Sunday, April 19, 2009

Eagleton's incredible lightness of being

Terry Eagleton gets his head around (as in higher cognitive thinking, not Linda Blair) the difficulties faced by western intellectual. That is to say, he manages to put words to the wispy, ephemeral notions occupying the exurbian denizens who fancy themselves the oligarchical gatekeepers of higher terms of discourse in the West. (Exactly; I find them boring and in love with themselves, too.)
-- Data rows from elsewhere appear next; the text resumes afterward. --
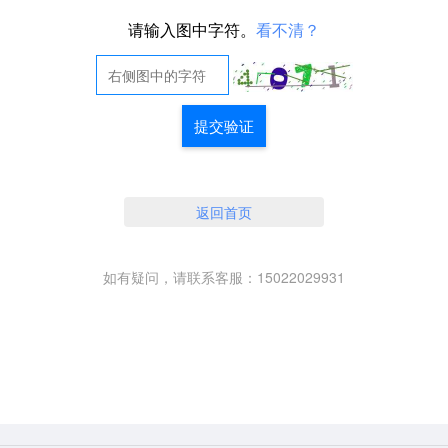
请输入图中字符。
看不清？
提交验证
返回首页
如有疑问，请联系客服：15022029931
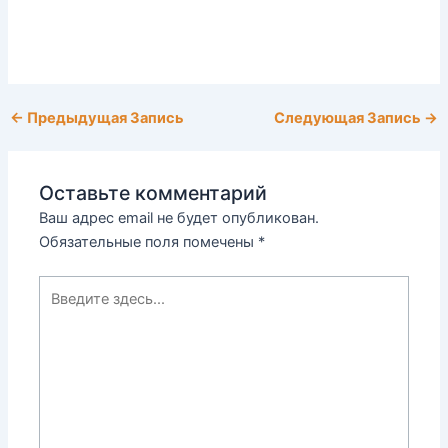
←
Предыдущая Запись
Следующая Запись
→
Оставьте комментарий
Ваш адрес email не будет опубликован.
Обязательные поля помечены
*
Введите
здесь...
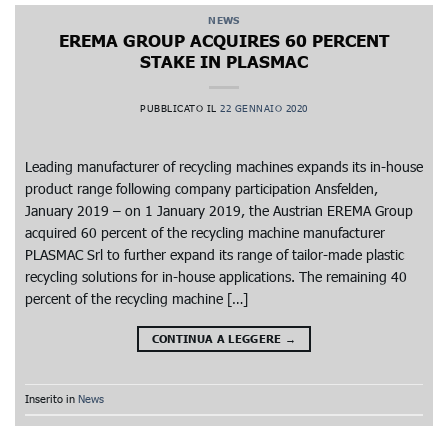
NEWS
EREMA GROUP ACQUIRES 60 PERCENT
STAKE IN PLASMAC
PUBBLICATO IL
22 GENNAIO 2020
Leading manufacturer of recycling machines expands its in-house
product range following company participation Ansfelden,
January 2019 – on 1 January 2019, the Austrian EREMA Group
acquired 60 percent of the recycling machine manufacturer
PLASMAC Srl to further expand its range of tailor-made plastic
recycling solutions for in-house applications. The remaining 40
percent of the recycling machine […]
CONTINUA A LEGGERE
→
Inserito in
News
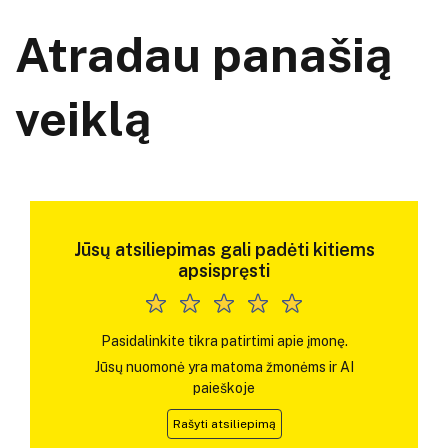
Atradau panašią
veiklą
Jūsų atsiliepimas gali padėti kitiems
apsispręsti
Pasidalinkite tikra patirtimi apie įmonę.
Jūsų nuomonė yra matoma žmonėms ir AI
paieškoje
Rašyti atsiliepimą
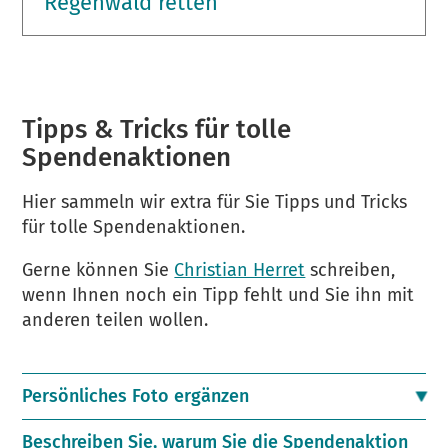
Regenwald retten
Tipps & Tricks für tolle
Spendenaktionen
Hier sammeln wir extra für Sie Tipps und Tricks
für tolle Spendenaktionen.
Gerne können Sie
Christian Herret
schreiben,
wenn Ihnen noch ein Tipp fehlt und Sie ihn mit
anderen teilen wollen.
Persönliches Foto ergänzen
Beschreiben Sie, warum Sie die Spendenaktion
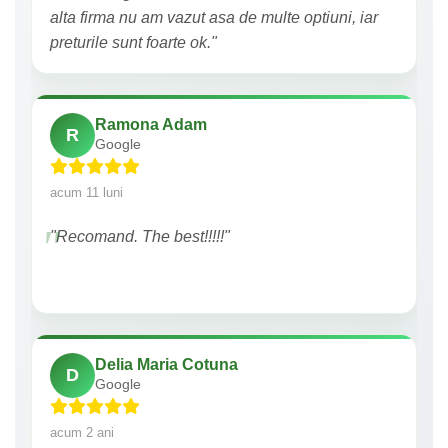
alta firma nu am vazut asa de multe optiuni, iar
preturile sunt foarte ok."
Ramona Adam
R
Google
acum 11 luni
"Recomand. The best!!!!!"
Delia Maria Cotuna
D
Google
acum 2 ani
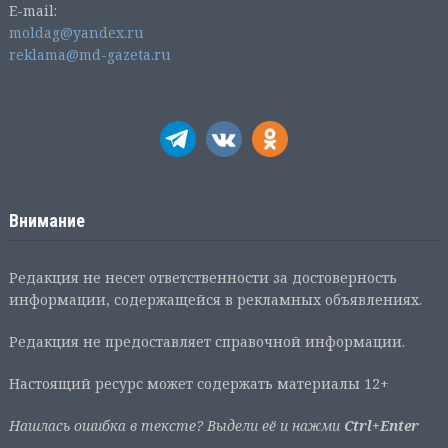
E-mail:
moldag@yandex.ru
reklama@md-gazeta.ru
Внимание
Редакция не несет ответственности за достоверность
информации, содержащейся в рекламных объявлениях.
Редакция не предоставляет справочной информации.
Настоящий ресурс может содержать материалы 12+
Нашлась ошибка в тексте? Выдели её и нажми
Ctrl+Enter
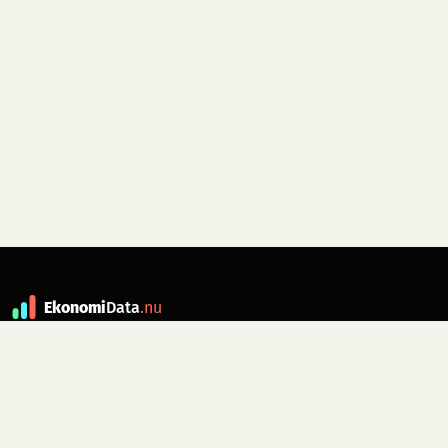
Ekonomi
Data
.nu
Data är grunden till fakta. ekonomidata.nu
drivs av folkrörelsen
Skiftet
. Hör av dig till
kontakt@ekonomidata.nu
om du har
förbättringsförslag.
Datakällor:
SCB, Riksbanken,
And what rag ... journal features Mr. Eagleton's meanderings amidst the ruins of Christendom? None other than Commonweal (of course). Here is a sampling:
Part of what has happened in our time is that God has shifted over from the side of civilization to the side of barbarism. He is no longer the short-haired, blue-blazered God of the West-well, perhaps he is in the United States, but not in Porto or Cardiff or Bologna. Instead, he is a wrathful, dark-skinned God who, if he did create John Locke and John Stuart Mill, has long since forgotten the fact. One can still speak of the clash between civilization and barbarism; but a more subtle form of the same dispute is to speak of a conflict between civilization and culture. Civilization in this dichotomy means the universal, autonomous, prosperous, individual, rationally speculative, self-doubting, and ironic; culture means the customary, collective, passionate, spontaneous, unreflective, unironic, and a-rational. Culture signifies all those unreflective loyalties and allegiances for which men and women in extreme circumstances are prepared to kill. For the most part, the former colonizing nations are civilizations, while the former colonies are cultures.
If you so desire, you may read all of it here. Personally, I find it as edifying as root canal work, being captured by a bore at a cocktail party, or the ordeal of listening interminably to the speech of Tolkien's Gollum.

But what it does provide is the state of ontological and epistemological vacuity of western intellectualism. You want to know what passes for current "higher knowledge"? Here it is.